◆ **Records supplied**
^^^^^^^^^^^^^^^^
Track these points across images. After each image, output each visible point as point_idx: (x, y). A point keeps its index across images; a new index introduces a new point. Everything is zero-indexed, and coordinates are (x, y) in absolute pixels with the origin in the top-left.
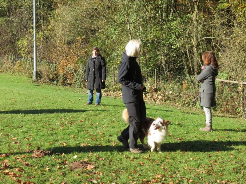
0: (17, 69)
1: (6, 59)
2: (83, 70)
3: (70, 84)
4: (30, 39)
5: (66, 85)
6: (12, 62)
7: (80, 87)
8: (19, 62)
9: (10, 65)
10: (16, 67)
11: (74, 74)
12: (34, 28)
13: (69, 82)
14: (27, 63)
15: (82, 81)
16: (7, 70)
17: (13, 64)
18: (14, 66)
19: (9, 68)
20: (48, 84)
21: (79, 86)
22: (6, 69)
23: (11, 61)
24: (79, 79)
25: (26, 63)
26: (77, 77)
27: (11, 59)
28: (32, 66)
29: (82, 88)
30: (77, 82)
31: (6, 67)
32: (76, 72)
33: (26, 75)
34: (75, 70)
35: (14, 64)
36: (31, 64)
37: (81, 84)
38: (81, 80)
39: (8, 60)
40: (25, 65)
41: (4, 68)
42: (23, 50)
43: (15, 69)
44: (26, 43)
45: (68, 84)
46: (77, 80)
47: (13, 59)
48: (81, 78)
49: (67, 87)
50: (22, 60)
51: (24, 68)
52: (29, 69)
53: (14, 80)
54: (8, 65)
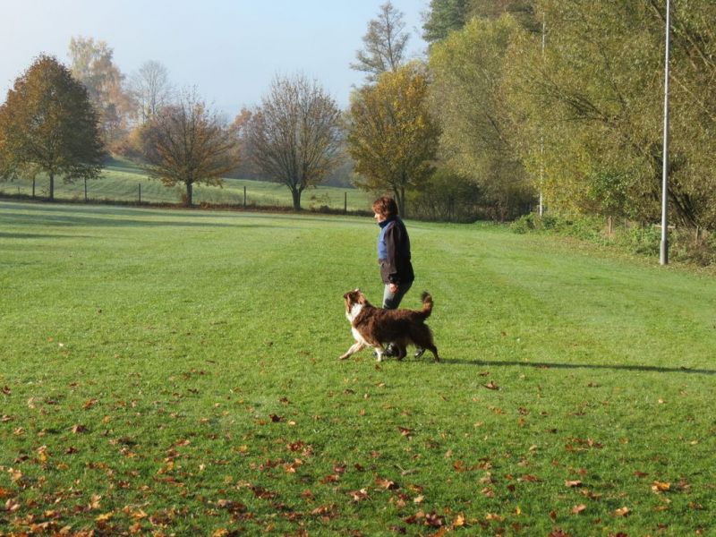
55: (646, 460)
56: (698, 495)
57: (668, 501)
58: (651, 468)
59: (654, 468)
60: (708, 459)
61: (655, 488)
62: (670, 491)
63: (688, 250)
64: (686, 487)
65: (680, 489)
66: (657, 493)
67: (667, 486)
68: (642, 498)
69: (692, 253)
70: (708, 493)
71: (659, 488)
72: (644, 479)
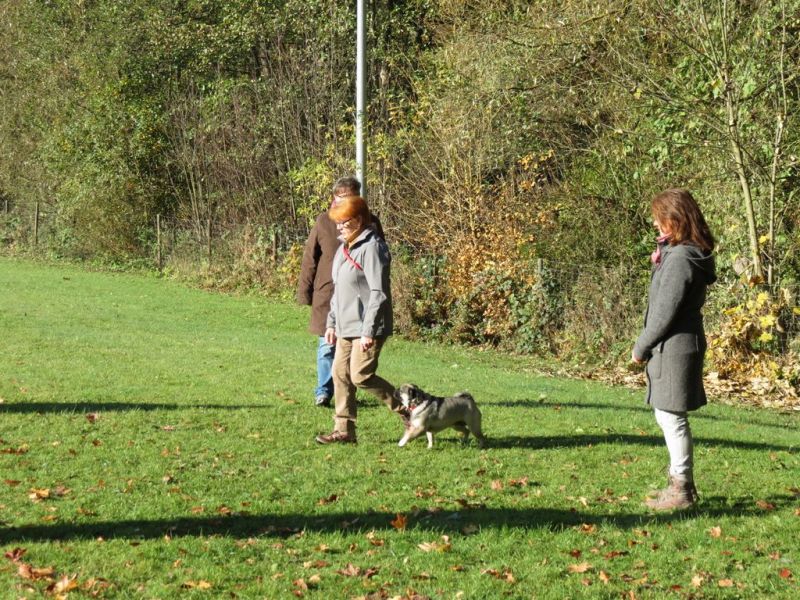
0: (290, 276)
1: (247, 237)
2: (544, 285)
3: (495, 340)
4: (340, 160)
5: (479, 342)
6: (269, 252)
7: (534, 352)
8: (295, 251)
9: (260, 260)
10: (284, 269)
11: (512, 301)
12: (359, 120)
13: (489, 330)
15: (542, 328)
16: (250, 281)
17: (272, 258)
18: (276, 267)
19: (259, 272)
20: (407, 338)
21: (530, 348)
22: (244, 276)
23: (266, 246)
24: (529, 318)
26: (521, 311)
27: (267, 239)
29: (542, 356)
30: (522, 329)
31: (248, 269)
32: (516, 292)
34: (513, 285)
35: (276, 258)
37: (536, 337)
38: (537, 322)
39: (253, 241)
41: (241, 273)
42: (312, 202)
43: (282, 277)
44: (325, 178)
45: (487, 337)
46: (520, 324)
47: (273, 238)
48: (539, 316)
49: (481, 349)
53: (279, 321)
54: (253, 262)
55: (11, 466)
56: (83, 500)
57: (54, 509)
58: (20, 475)
59: (23, 474)
60: (80, 460)
61: (33, 496)
62: (50, 497)
64: (66, 492)
65: (60, 495)
66: (37, 502)
67: (45, 493)
68: (23, 509)
70: (93, 497)
71: (39, 497)
72: (17, 488)
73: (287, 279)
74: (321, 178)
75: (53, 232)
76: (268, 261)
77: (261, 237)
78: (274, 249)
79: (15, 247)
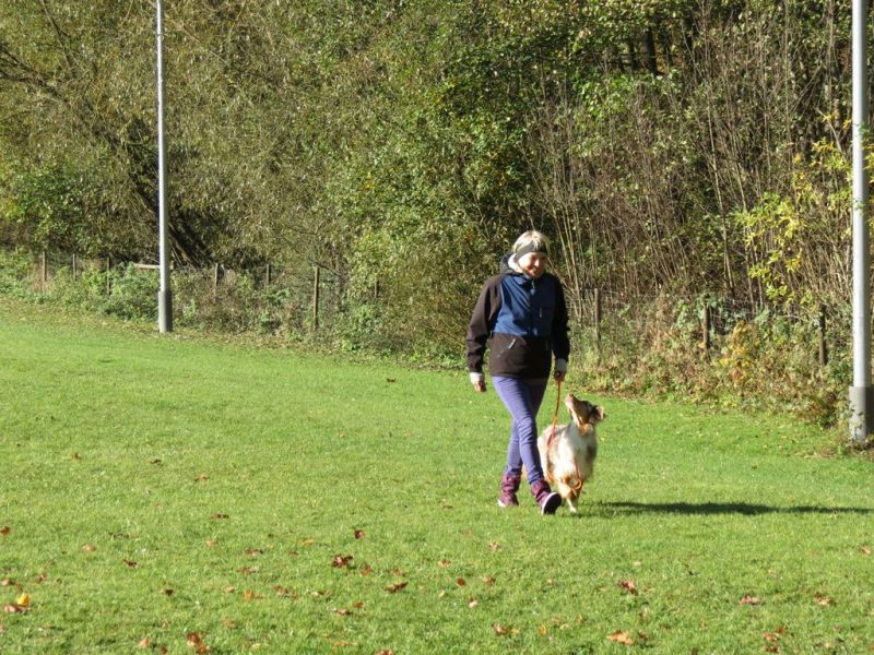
0: (733, 372)
1: (659, 314)
4: (816, 196)
6: (696, 336)
8: (741, 333)
9: (682, 349)
10: (725, 361)
14: (794, 340)
16: (666, 379)
17: (702, 345)
18: (708, 359)
19: (682, 367)
22: (659, 373)
23: (691, 327)
25: (784, 337)
27: (691, 317)
28: (826, 361)
31: (663, 362)
33: (789, 407)
35: (708, 345)
36: (816, 341)
39: (670, 319)
40: (779, 349)
41: (652, 369)
43: (718, 374)
44: (793, 224)
47: (702, 315)
50: (761, 318)
51: (776, 369)
52: (809, 376)
53: (732, 440)
54: (671, 352)
63: (199, 306)
69: (208, 311)
73: (730, 379)
74: (787, 222)
75: (344, 309)
76: (695, 350)
77: (683, 314)
78: (704, 332)
79: (284, 334)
^^^^^^^^^^^^^^^^
Copy out all the records exactly as they read, and omit the pictures.

Track these points across images. After each image, output each visible point as point_idx: (x, y). A point keeps its index across images; a new index introduces a new point. Everything is zero-indexed, and coordinates are (x, y) in absolute pixels with the origin in the top-left.
0: (17, 69)
1: (6, 59)
2: (83, 70)
3: (70, 84)
4: (30, 39)
5: (66, 85)
6: (12, 62)
7: (80, 87)
8: (19, 62)
9: (10, 65)
10: (16, 67)
11: (74, 74)
12: (34, 28)
13: (69, 82)
14: (27, 63)
15: (82, 81)
16: (7, 70)
17: (13, 64)
18: (14, 66)
19: (9, 68)
20: (48, 84)
21: (79, 86)
22: (6, 69)
23: (11, 61)
24: (79, 79)
25: (26, 63)
26: (77, 77)
27: (11, 59)
28: (32, 66)
29: (82, 88)
30: (77, 82)
31: (6, 67)
32: (76, 72)
33: (26, 75)
34: (75, 70)
35: (14, 64)
36: (31, 64)
37: (81, 84)
38: (81, 80)
39: (8, 60)
40: (25, 65)
41: (4, 68)
42: (23, 50)
43: (15, 69)
44: (26, 43)
45: (68, 84)
46: (77, 80)
47: (13, 59)
48: (81, 78)
49: (67, 87)
50: (22, 60)
51: (24, 68)
52: (29, 69)
53: (14, 80)
54: (8, 65)
55: (646, 460)
56: (698, 495)
57: (668, 501)
58: (651, 468)
59: (654, 468)
60: (708, 459)
61: (655, 488)
62: (670, 491)
63: (688, 250)
64: (686, 487)
65: (680, 489)
66: (657, 493)
67: (667, 486)
68: (642, 498)
69: (692, 253)
70: (708, 493)
71: (659, 488)
72: (644, 479)
0: (290, 276)
1: (247, 237)
2: (544, 285)
3: (495, 340)
4: (340, 160)
5: (479, 342)
6: (269, 252)
7: (534, 352)
8: (295, 251)
9: (260, 260)
10: (284, 269)
11: (512, 301)
12: (359, 120)
13: (489, 330)
15: (542, 328)
16: (250, 281)
17: (272, 258)
18: (276, 267)
19: (259, 272)
20: (407, 338)
21: (530, 348)
22: (244, 276)
23: (266, 246)
24: (529, 318)
26: (521, 311)
27: (267, 239)
29: (542, 356)
30: (522, 329)
31: (248, 269)
32: (516, 292)
34: (513, 285)
35: (276, 258)
37: (536, 337)
38: (537, 322)
39: (253, 241)
41: (241, 273)
42: (312, 202)
43: (282, 277)
44: (325, 178)
45: (487, 337)
46: (520, 324)
47: (273, 238)
48: (539, 316)
49: (481, 349)
53: (279, 321)
54: (253, 262)
55: (11, 466)
56: (83, 500)
57: (54, 509)
58: (20, 475)
59: (23, 474)
60: (80, 460)
61: (33, 496)
62: (50, 497)
64: (66, 492)
65: (60, 495)
66: (37, 502)
67: (45, 493)
68: (23, 509)
70: (93, 497)
71: (39, 497)
72: (17, 488)
73: (287, 279)
74: (321, 178)
75: (53, 232)
76: (268, 261)
77: (261, 237)
78: (274, 249)
79: (15, 247)
0: (733, 372)
1: (659, 314)
4: (816, 196)
6: (696, 336)
8: (741, 333)
9: (682, 349)
10: (725, 361)
14: (794, 340)
16: (666, 379)
17: (702, 345)
18: (708, 359)
19: (682, 367)
22: (659, 373)
23: (691, 327)
25: (784, 337)
27: (691, 317)
28: (826, 361)
31: (663, 362)
33: (789, 407)
35: (708, 345)
36: (816, 341)
39: (670, 319)
40: (779, 349)
41: (652, 369)
43: (718, 374)
44: (793, 224)
47: (702, 315)
50: (761, 318)
51: (776, 369)
52: (809, 376)
53: (732, 440)
54: (671, 352)
63: (199, 306)
69: (208, 311)
73: (730, 379)
74: (787, 222)
75: (344, 309)
76: (695, 350)
77: (683, 314)
78: (704, 332)
79: (284, 334)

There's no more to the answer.